§ Records for this exercise
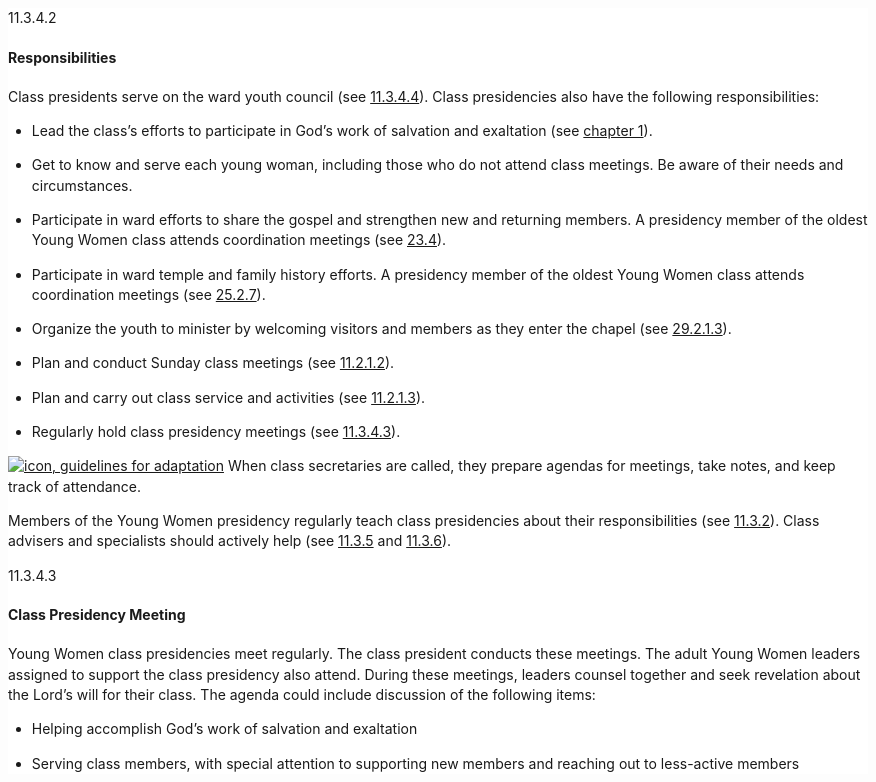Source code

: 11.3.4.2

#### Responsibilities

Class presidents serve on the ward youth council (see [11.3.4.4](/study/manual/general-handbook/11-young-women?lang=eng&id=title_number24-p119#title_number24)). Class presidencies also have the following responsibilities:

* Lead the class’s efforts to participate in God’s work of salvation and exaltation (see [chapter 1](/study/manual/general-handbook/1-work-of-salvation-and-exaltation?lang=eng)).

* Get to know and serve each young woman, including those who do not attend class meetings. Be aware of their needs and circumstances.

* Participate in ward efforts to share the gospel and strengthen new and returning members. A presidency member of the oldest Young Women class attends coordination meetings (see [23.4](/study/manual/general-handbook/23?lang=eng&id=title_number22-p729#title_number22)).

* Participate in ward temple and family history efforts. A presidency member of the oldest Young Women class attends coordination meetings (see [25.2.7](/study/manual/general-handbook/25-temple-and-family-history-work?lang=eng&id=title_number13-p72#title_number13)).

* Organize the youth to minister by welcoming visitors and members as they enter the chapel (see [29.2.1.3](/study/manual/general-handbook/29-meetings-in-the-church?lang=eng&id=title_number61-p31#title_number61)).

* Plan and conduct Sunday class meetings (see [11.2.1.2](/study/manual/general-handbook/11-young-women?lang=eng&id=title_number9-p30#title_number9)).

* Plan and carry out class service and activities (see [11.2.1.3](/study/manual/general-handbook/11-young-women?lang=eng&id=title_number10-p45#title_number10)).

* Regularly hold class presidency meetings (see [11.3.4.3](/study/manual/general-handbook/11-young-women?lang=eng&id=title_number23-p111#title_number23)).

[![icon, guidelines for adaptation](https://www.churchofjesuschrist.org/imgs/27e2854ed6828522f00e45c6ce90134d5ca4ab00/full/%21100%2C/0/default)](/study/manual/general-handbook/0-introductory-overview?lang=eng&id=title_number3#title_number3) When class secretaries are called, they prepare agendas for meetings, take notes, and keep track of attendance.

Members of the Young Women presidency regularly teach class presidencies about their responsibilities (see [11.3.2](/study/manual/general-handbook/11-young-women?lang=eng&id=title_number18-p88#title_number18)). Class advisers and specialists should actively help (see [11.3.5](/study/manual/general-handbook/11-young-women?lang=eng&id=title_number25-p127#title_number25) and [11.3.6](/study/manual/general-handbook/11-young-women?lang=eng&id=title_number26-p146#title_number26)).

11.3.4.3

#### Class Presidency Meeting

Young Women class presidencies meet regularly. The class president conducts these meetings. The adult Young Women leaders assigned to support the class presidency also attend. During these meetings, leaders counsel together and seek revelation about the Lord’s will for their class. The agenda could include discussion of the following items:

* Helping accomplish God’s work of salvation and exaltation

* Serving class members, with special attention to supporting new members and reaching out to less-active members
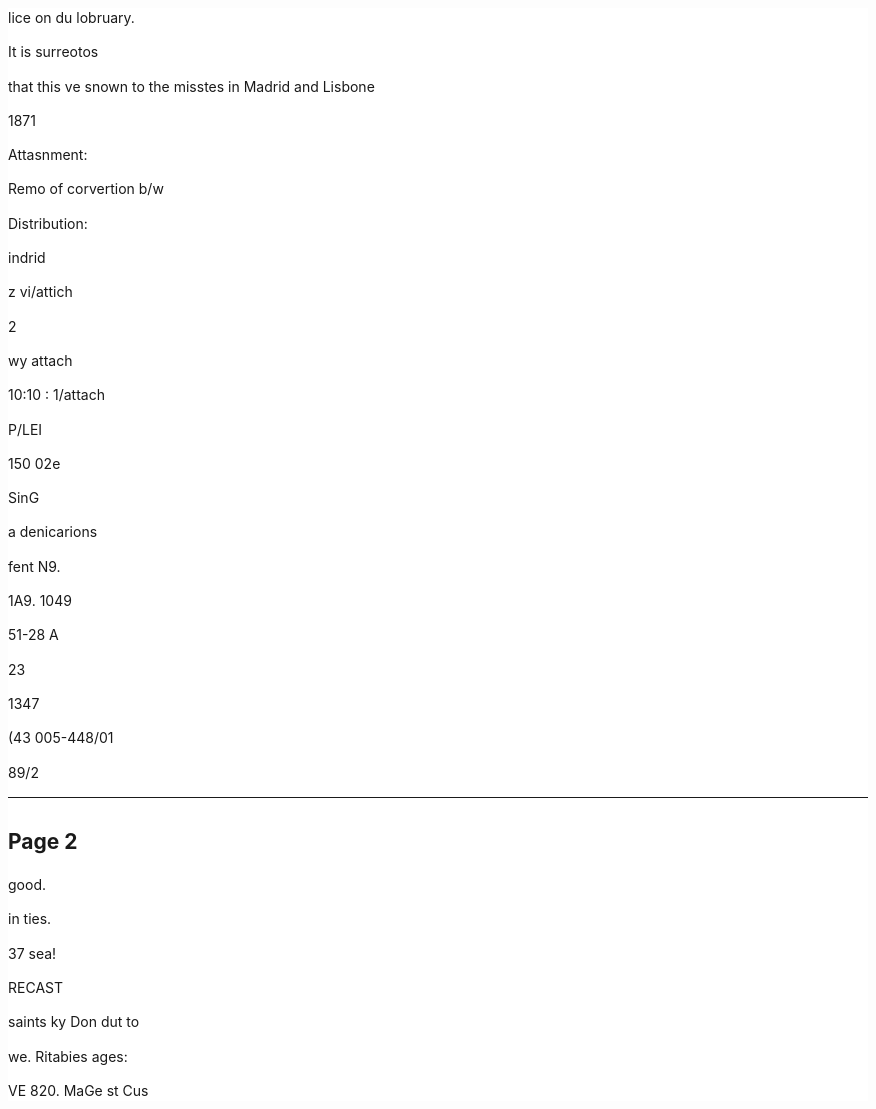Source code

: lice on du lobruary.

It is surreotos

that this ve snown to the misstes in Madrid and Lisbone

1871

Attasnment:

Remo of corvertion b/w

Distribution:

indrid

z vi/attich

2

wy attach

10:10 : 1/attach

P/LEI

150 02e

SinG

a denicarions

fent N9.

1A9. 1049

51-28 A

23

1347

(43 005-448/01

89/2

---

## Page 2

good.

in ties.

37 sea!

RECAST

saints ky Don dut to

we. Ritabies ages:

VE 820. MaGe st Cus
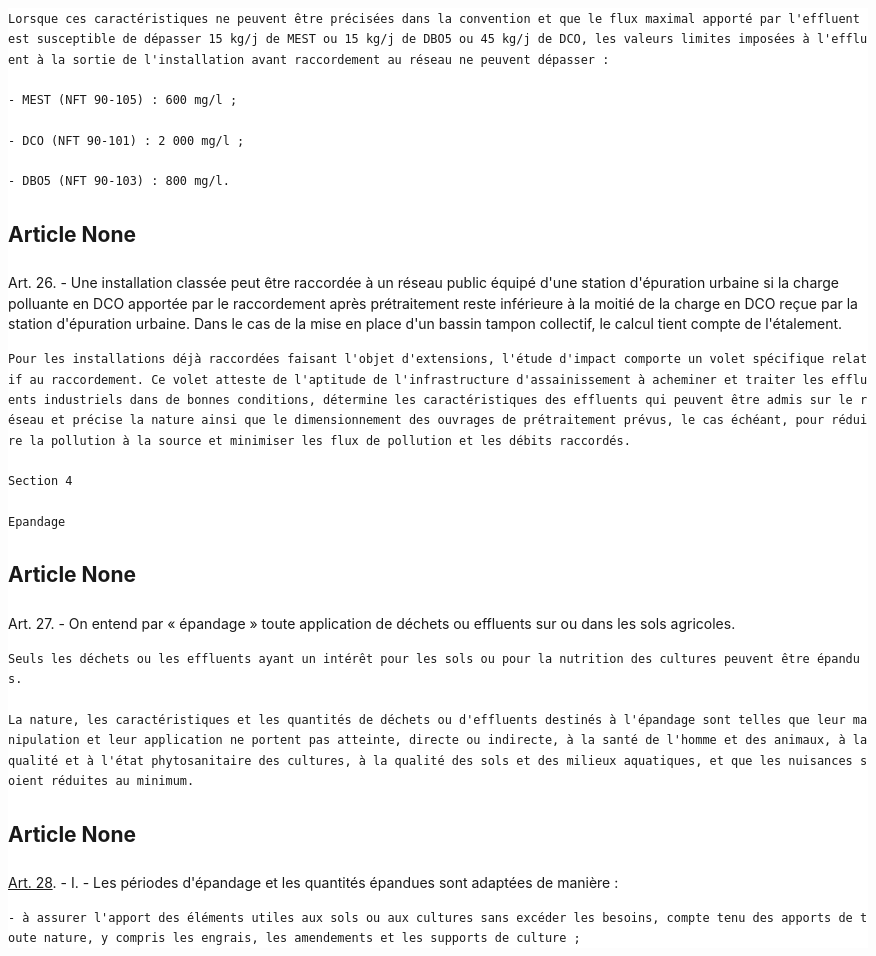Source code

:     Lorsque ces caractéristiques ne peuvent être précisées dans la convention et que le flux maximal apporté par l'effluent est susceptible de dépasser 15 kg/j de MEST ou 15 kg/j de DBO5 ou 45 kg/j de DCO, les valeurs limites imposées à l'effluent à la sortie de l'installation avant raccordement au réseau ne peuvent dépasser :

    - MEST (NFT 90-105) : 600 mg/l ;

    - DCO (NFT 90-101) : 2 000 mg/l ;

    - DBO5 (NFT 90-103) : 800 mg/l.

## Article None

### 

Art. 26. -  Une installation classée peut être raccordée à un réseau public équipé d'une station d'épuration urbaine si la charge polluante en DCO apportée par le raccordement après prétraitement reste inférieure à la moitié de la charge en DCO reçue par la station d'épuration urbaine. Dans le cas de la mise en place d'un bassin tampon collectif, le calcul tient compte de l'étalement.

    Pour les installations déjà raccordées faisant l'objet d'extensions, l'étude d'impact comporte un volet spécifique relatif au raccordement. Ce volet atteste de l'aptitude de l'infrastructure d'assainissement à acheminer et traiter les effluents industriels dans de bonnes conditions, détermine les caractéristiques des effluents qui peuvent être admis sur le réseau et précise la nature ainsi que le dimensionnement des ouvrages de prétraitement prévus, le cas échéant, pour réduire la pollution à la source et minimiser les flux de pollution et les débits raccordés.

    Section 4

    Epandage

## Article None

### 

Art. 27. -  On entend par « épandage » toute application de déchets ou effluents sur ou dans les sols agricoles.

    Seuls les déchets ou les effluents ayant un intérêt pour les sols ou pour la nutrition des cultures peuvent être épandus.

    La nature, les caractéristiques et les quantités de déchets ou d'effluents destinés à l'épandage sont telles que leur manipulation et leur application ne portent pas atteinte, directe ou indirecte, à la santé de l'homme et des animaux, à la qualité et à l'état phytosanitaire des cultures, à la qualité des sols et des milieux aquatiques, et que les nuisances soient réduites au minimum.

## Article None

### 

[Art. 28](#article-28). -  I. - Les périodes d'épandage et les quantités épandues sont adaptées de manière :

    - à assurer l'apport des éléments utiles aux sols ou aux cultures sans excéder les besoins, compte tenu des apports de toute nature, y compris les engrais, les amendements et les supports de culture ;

§ What to produce
From the entries above, copy every line where the word "compte" shows up.

§ Response box
Art. 26. -  Une installation classée peut être raccordée à un réseau public équipé d'une station d'épuration urbaine si la charge polluante en DCO apportée par le raccordement après prétraitement reste inférieure à la moitié de la charge en DCO reçue par la station d'épuration urbaine. Dans le cas de la mise en place d'un bassin tampon collectif, le calcul tient compte de l'étalement.
    - à assurer l'apport des éléments utiles aux sols ou aux cultures sans excéder les besoins, compte tenu des apports de toute nature, y compris les engrais, les amendements et les supports de culture ;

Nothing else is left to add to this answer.